In a brand new exhibit at the world famous Motown Museum – aka “Hitsville, U.S.A.” – these pioneering women will have the spotlight all to themselves.

“We are very proud to exhibit these recording artists and the contributions they have made to music, style, and popular culture,” says Museum Interim CEO Allen Rawls. “We also want to show how they achieved stardom through their persistence, drive, and talent.”

The exhibit – which includes never-before-seen photographs, early show posters, stage costumes, 45-rpm records and even an original program from Dick Clark’s touring “Caravan of Stars” – honors four of Motown’s most famous girl groups, and one who never quite got their due.

“We all know the music of the Supremes and Martha & the Vandellas, and many people are familiar with the Marvelettes and the Velvelettes,” says exhibit curator Lina Stephens. “But unless you are a Motown aficionado, you’ve probably never even heard of the Andantes. These girls were the vocal equivalent of Motown’s famed studio band, The Funk Brothers, singing background vocals for artists like The Four Tops, Marvin Gaye, Kim Weston and Stevie Wonder.”

“The Motown Museum hasn’t really focused on specific groups; it’s been more all-encompassing,” Stephens adds. “With this show, we have the opportunity to focus just on the girl groups and tell the largely unknown stories of how they got started.”

These are the real-life Dream Girls that bedazzled America and the world, the glamorous pride of Berry Gordy’s musical empire.

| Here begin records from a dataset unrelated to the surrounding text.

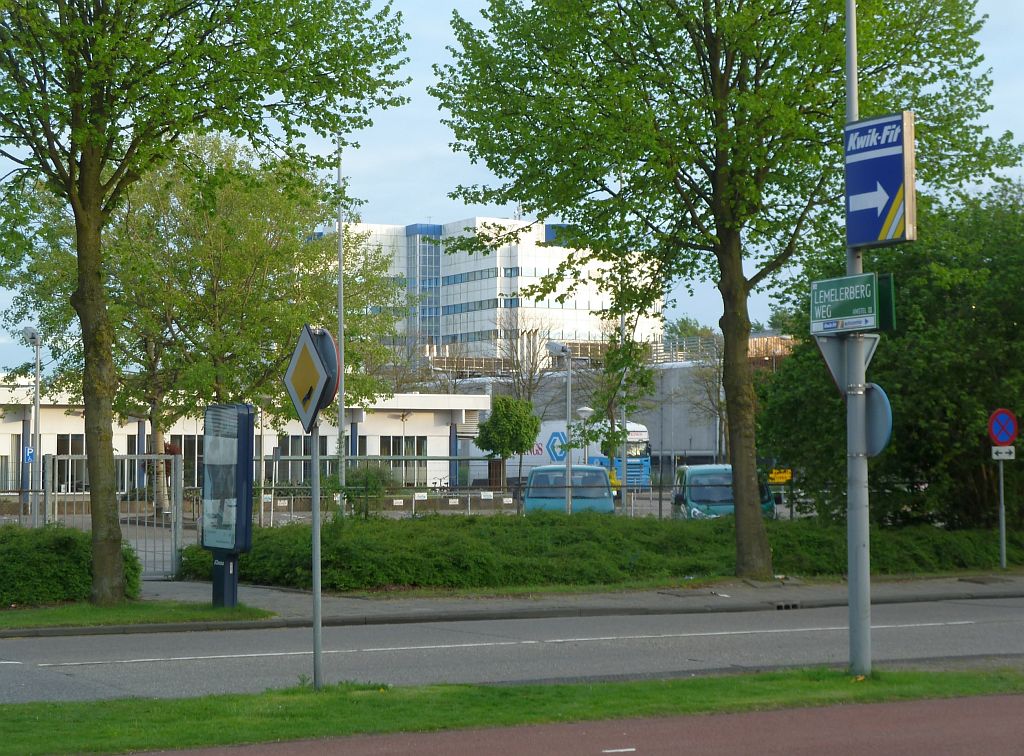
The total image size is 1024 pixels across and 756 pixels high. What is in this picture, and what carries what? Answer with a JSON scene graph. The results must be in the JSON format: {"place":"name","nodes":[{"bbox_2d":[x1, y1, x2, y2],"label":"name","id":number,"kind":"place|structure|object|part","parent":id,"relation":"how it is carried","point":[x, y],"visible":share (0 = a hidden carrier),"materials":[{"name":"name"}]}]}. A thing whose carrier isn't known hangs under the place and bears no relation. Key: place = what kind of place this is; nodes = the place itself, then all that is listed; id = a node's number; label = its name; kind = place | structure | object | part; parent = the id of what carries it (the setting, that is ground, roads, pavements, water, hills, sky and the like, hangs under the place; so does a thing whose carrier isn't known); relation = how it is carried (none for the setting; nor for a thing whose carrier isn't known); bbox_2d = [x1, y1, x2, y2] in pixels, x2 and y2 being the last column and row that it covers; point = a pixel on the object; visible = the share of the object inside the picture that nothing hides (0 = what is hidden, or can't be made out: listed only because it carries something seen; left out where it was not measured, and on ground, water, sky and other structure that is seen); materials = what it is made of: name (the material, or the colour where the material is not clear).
{"place":"outdoors","nodes":[
{"label":"outdoors","id":0,"kind":"place"},
{"bbox_2d":[0,599,273,630],"label":"grass verge","id":1,"kind":"structure","parent":0,"point":[147,606],"materials":[{"name":"green plant"}]},
{"bbox_2d":[0,523,141,607],"label":"hedge","id":2,"kind":"object","parent":1,"relation":"on","point":[68,555],"visible":0.77,"materials":[{"name":"green plant"}]},
{"bbox_2d":[201,403,254,606],"label":"information board","id":3,"kind":"object","parent":1,"relation":"on","point":[238,424],"visible":0.98,"materials":[{"name":"blue metal"}]},
{"bbox_2d":[0,386,489,501],"label":"low building","id":4,"kind":"structure","parent":0,"point":[132,426],"materials":[{"name":"white paint"}]},
{"bbox_2d":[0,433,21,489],"label":"window","id":5,"kind":"structure","parent":4,"relation":"in","point":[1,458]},
{"bbox_2d":[54,435,86,490],"label":"window","id":6,"kind":"structure","parent":4,"relation":"in","point":[62,439],"materials":[{"name":"glass"}]},
{"bbox_2d":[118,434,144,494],"label":"window","id":7,"kind":"structure","parent":4,"relation":"in","point":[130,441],"materials":[{"name":"grey glass"}]},
{"bbox_2d":[125,436,199,489],"label":"window","id":8,"kind":"structure","parent":4,"relation":"in","point":[193,460],"materials":[{"name":"grey glass"}]},
{"bbox_2d":[278,434,331,483],"label":"window","id":9,"kind":"structure","parent":4,"relation":"in","point":[321,445],"materials":[{"name":"grey glass"}]},
{"bbox_2d":[380,437,426,484],"label":"window","id":10,"kind":"structure","parent":4,"relation":"in","point":[393,441],"materials":[{"name":"glass"}]},
{"bbox_2d":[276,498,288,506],"label":"small sign","id":11,"kind":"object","parent":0,"point":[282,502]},
{"bbox_2d":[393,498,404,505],"label":"small sign","id":12,"kind":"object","parent":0,"point":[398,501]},
{"bbox_2d":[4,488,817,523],"label":"parking lot","id":13,"kind":"structure","parent":0,"point":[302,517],"materials":[{"name":"grey concrete"}]},
{"bbox_2d":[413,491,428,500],"label":"small sign","id":14,"kind":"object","parent":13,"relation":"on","point":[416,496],"visible":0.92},
{"bbox_2d":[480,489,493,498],"label":"small sign","id":15,"kind":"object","parent":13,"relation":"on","point":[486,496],"visible":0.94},
{"bbox_2d":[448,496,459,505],"label":"small sign","id":16,"kind":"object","parent":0,"point":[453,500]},
{"bbox_2d":[311,216,665,362],"label":"office building","id":17,"kind":"structure","parent":0,"point":[543,229],"materials":[{"name":"white"}]},
{"bbox_2d":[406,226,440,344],"label":"window","id":18,"kind":"structure","parent":17,"relation":"in","point":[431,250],"materials":[{"name":"blue glass"}]},
{"bbox_2d":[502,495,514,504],"label":"small sign","id":19,"kind":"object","parent":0,"point":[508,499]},
{"bbox_2d":[0,0,1023,373],"label":"sky","id":20,"kind":"structure","parent":0,"point":[435,153],"materials":[{"name":"blue"}]},
{"bbox_2d":[1,596,1023,702],"label":"road","id":21,"kind":"structure","parent":0,"point":[263,636],"materials":[{"name":"grey asphalt"}]},
{"bbox_2d":[1,667,1023,755],"label":"grass verge","id":22,"kind":"structure","parent":0,"point":[696,687],"materials":[{"name":"green plant"}]},
{"bbox_2d":[310,418,322,689],"label":"sign pole","id":23,"kind":"object","parent":22,"relation":"on","point":[316,623],"visible":0.79,"materials":[{"name":"grey metal"}]},
{"bbox_2d":[283,324,334,434],"label":"priority road sign","id":24,"kind":"object","parent":23,"relation":"attached to","point":[306,337],"visible":0.97,"materials":[{"name":"yellow metal"}]},
{"bbox_2d":[310,326,339,406],"label":"round sign","id":25,"kind":"object","parent":23,"relation":"attached to","point":[323,352],"visible":0.34,"materials":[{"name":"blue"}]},
{"bbox_2d":[844,0,872,680],"label":"sign pole","id":26,"kind":"object","parent":22,"relation":"on","point":[868,636],"visible":0.81,"materials":[{"name":"grey metal"}]},
{"bbox_2d":[809,271,878,333],"label":"sign","id":27,"kind":"object","parent":26,"relation":"attached to","point":[863,308],"visible":0.95,"materials":[{"name":"green metal"}]},
{"bbox_2d":[815,333,878,396],"label":"yield sign","id":28,"kind":"object","parent":26,"relation":"attached to","point":[838,348],"visible":0.6,"materials":[{"name":"grey metal"}]},
{"bbox_2d":[862,382,892,457],"label":"round sign","id":29,"kind":"object","parent":26,"relation":"attached to","point":[872,403],"visible":0.57,"materials":[{"name":"blue"}]},
{"bbox_2d":[843,111,917,247],"label":"advertising sign","id":30,"kind":"object","parent":26,"relation":"attached to","point":[872,238],"visible":0.97,"materials":[{"name":"blue"}]},
{"bbox_2d":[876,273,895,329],"label":"green sign","id":31,"kind":"object","parent":26,"relation":"attached to","point":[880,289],"visible":0.4,"materials":[{"name":"green metal"}]},
{"bbox_2d":[34,572,1022,634],"label":"pavement","id":32,"kind":"structure","parent":0,"point":[704,589],"materials":[{"name":"grey stone"}]},
{"bbox_2d":[40,451,184,578],"label":"metal gate","id":33,"kind":"structure","parent":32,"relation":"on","point":[172,524],"materials":[{"name":"grey metal"}]},
{"bbox_2d":[432,0,1016,577],"label":"tree","id":34,"kind":"object","parent":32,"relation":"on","point":[713,66],"visible":0.98,"materials":[{"name":"green plant"}]},
{"label":"tree trunk","id":35,"kind":"part","parent":34,"relation":"part of","materials":[{"name":"brown wood"}]},
{"bbox_2d":[773,601,800,610],"label":"storm drain","id":36,"kind":"object","parent":32,"relation":"in","point":[781,606],"visible":0.7,"materials":[{"name":"black metal"}]},
{"bbox_2d":[126,690,1023,755],"label":"bike path","id":37,"kind":"structure","parent":0,"point":[834,716],"materials":[{"name":"red asphalt"}]},
{"bbox_2d":[449,336,799,473],"label":"industrial building","id":38,"kind":"structure","parent":0,"point":[675,443],"materials":[{"name":"grey concrete"}]},
{"label":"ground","id":39,"kind":"structure","parent":0},
{"bbox_2d":[22,328,42,526],"label":"street lamp","id":40,"kind":"object","parent":39,"relation":"on","point":[37,399],"visible":0.79,"materials":[{"name":"metal"}]},
{"bbox_2d":[23,447,34,463],"label":"blue sign","id":41,"kind":"object","parent":40,"relation":"attached to","point":[30,454],"visible":0.7,"materials":[{"name":"blue metal"}]},
{"bbox_2d":[3,132,412,518],"label":"tree","id":42,"kind":"object","parent":39,"relation":"on","point":[246,267],"visible":0.75,"materials":[{"name":"green plant"}]},
{"label":"tree trunk","id":43,"kind":"part","parent":42,"relation":"part of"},
{"bbox_2d":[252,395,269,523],"label":"street lamp","id":44,"kind":"object","parent":39,"relation":"on","point":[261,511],"visible":0.75,"materials":[{"name":"grey metal"}]},
{"bbox_2d":[336,138,345,495],"label":"tall pole","id":45,"kind":"object","parent":39,"relation":"on","point":[342,409],"visible":0.69,"materials":[{"name":"metal"}]},
{"bbox_2d":[338,464,395,511],"label":"shrub","id":46,"kind":"object","parent":39,"relation":"on","point":[369,477],"visible":0.58,"materials":[{"name":"green plant"}]},
{"bbox_2d":[473,394,541,492],"label":"small tree","id":47,"kind":"object","parent":39,"relation":"on","point":[503,413],"visible":0.97,"materials":[{"name":"green plant"}]},
{"bbox_2d":[489,309,560,408],"label":"bare tree","id":48,"kind":"object","parent":39,"relation":"on","point":[535,348],"visible":0.7,"materials":[{"name":"plant"}]},
{"bbox_2d":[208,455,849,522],"label":"metal fence","id":49,"kind":"object","parent":39,"relation":"on","point":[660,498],"visible":0.41,"materials":[{"name":"grey metal"}]},
{"bbox_2d":[766,467,791,484],"label":"yellow sign","id":50,"kind":"object","parent":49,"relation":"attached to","point":[770,475],"visible":0.59,"materials":[{"name":"yellow"}]},
{"bbox_2d":[547,342,573,513],"label":"street lamp","id":51,"kind":"object","parent":39,"relation":"on","point":[569,466],"visible":0.82,"materials":[{"name":"grey metal"}]},
{"bbox_2d":[481,418,651,490],"label":"truck","id":52,"kind":"object","parent":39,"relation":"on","point":[539,452],"visible":0.37,"materials":[{"name":"white metal"}]},
{"bbox_2d":[524,463,613,513],"label":"blue van","id":53,"kind":"object","parent":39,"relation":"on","point":[552,473],"visible":0.49,"materials":[{"name":"blue metal"}]},
{"bbox_2d":[575,406,594,464],"label":"street lamp","id":54,"kind":"object","parent":39,"relation":"on","point":[584,409],"visible":0.51,"materials":[{"name":"metal"}]},
{"bbox_2d":[196,512,1023,591],"label":"hedge","id":55,"kind":"object","parent":39,"relation":"on","point":[378,579],"visible":0.73,"materials":[{"name":"green plant"}]},
{"bbox_2d":[583,306,657,500],"label":"small tree","id":56,"kind":"object","parent":39,"relation":"on","point":[618,435],"visible":0.75,"materials":[{"name":"green plant"}]},
{"bbox_2d":[663,315,717,349],"label":"tree","id":57,"kind":"object","parent":39,"relation":"on","point":[683,322],"visible":0.26,"materials":[{"name":"green plant"}]},
{"bbox_2d":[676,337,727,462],"label":"bare tree","id":58,"kind":"object","parent":39,"relation":"on","point":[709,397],"visible":0.57,"materials":[{"name":"plant"}]},
{"bbox_2d":[670,463,775,519],"label":"van","id":59,"kind":"object","parent":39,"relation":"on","point":[709,469],"visible":0.39,"materials":[{"name":"teal metal"}]},
{"bbox_2d":[764,177,1023,530],"label":"tree","id":60,"kind":"object","parent":39,"relation":"on","point":[902,418],"visible":0.75,"materials":[{"name":"green plant"}]},
{"bbox_2d":[997,453,1006,569],"label":"sign pole","id":61,"kind":"object","parent":39,"relation":"on","point":[1001,477],"visible":0.69,"materials":[{"name":"grey metal"}]},
{"bbox_2d":[991,445,1014,459],"label":"small sign","id":62,"kind":"object","parent":61,"relation":"attached to","point":[1001,456],"visible":0.9,"materials":[{"name":"white metal"}]},
{"bbox_2d":[988,408,1018,446],"label":"no stopping sign","id":63,"kind":"object","parent":61,"relation":"attached to","point":[999,439],"visible":0.98,"materials":[{"name":"blue metal"}]}
]}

They were role models for a generation while recording some of the greatest songs ever committed to tape – songs that still play all over the globe on a minute-by-minute basis. That they hold up so well over a half century later vividly testifies to the brilliance and creativity defining Motown’s girl groups during a pivotal decade in American history. These women embodied the Grit, the Glamour, and the Glory that was 1960s Motown. At the same time, they had a major impact on female empowerment.